- EXERCISE MATERIAL -
+ + + + +
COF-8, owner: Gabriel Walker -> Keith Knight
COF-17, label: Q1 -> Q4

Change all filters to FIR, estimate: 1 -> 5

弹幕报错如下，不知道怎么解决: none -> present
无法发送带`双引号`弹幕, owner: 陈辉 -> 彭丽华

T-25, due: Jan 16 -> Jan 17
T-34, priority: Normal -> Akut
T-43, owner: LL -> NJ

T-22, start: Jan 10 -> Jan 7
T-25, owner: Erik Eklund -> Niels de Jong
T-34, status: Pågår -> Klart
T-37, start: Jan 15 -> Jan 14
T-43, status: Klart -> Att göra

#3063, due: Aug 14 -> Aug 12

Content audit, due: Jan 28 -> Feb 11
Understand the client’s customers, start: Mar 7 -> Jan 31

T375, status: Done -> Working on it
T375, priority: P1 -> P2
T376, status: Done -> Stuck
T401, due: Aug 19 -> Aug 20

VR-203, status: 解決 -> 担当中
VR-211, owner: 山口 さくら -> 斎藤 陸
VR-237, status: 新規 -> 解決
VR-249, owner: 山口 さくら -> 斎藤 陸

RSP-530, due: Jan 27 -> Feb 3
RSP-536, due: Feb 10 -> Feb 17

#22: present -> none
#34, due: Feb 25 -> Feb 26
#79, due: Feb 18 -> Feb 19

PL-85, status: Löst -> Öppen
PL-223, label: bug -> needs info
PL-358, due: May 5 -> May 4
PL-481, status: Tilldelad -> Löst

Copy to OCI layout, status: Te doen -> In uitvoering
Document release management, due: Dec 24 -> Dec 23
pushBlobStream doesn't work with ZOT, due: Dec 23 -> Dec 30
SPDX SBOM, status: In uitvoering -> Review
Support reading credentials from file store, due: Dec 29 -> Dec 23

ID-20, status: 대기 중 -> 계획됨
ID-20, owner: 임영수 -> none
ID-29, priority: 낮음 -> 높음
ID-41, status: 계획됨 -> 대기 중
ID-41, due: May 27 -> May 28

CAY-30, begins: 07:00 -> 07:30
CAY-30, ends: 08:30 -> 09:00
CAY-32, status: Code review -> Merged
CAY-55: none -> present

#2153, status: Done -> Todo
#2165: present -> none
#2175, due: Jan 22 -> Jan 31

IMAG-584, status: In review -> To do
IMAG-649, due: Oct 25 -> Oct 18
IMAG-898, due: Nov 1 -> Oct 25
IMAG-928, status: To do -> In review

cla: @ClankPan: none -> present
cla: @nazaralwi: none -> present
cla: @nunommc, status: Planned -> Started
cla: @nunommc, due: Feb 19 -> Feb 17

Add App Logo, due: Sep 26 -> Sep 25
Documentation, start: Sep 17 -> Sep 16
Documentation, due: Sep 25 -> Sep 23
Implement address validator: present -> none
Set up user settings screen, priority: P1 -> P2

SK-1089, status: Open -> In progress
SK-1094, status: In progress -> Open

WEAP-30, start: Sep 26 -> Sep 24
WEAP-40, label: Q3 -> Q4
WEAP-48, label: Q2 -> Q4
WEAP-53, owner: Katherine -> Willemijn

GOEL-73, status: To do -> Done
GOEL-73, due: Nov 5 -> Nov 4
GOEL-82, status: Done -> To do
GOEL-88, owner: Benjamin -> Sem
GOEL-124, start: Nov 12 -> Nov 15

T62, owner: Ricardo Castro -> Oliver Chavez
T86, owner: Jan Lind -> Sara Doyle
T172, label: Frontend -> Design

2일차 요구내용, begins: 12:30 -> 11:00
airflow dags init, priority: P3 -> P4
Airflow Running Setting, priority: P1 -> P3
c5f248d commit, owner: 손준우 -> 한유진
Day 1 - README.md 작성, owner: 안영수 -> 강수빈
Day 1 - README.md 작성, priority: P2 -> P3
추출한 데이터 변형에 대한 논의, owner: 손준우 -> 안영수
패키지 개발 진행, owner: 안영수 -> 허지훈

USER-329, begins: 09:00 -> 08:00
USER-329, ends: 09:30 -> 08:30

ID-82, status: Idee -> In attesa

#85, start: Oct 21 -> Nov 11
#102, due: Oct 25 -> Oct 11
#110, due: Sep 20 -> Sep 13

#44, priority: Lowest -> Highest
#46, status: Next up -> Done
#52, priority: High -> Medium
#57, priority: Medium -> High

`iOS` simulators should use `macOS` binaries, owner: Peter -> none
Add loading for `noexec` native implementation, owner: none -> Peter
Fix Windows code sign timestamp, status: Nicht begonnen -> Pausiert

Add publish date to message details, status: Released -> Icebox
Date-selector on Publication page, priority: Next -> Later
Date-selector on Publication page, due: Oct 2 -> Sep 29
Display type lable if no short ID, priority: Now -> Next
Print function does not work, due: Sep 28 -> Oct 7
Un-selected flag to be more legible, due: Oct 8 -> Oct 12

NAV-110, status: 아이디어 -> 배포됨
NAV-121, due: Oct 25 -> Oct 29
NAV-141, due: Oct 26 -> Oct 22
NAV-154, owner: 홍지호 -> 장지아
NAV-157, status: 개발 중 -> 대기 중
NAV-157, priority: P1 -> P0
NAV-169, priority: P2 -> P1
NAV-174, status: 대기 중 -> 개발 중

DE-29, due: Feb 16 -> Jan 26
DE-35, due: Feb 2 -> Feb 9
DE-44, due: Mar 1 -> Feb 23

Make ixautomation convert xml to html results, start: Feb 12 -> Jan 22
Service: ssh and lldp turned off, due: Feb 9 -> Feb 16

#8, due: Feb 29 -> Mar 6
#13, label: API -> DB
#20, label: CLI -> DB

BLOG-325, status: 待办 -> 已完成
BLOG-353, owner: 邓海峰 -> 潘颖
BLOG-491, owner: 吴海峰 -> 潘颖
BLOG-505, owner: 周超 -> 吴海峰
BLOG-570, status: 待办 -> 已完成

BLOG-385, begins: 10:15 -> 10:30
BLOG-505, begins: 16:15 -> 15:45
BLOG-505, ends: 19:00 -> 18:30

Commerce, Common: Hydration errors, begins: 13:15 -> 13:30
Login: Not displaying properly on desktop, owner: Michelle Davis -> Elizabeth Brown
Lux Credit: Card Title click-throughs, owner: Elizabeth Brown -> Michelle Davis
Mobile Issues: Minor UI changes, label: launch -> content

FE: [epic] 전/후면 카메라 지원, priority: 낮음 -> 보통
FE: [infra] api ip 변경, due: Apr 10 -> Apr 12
+ + + + +
- PROBLEM DETAILS -
How many lines in the records above contain the word "Elizabeth"? Reply with the number and nothing more.

- ANSWER TO THIS PROBLEM -
2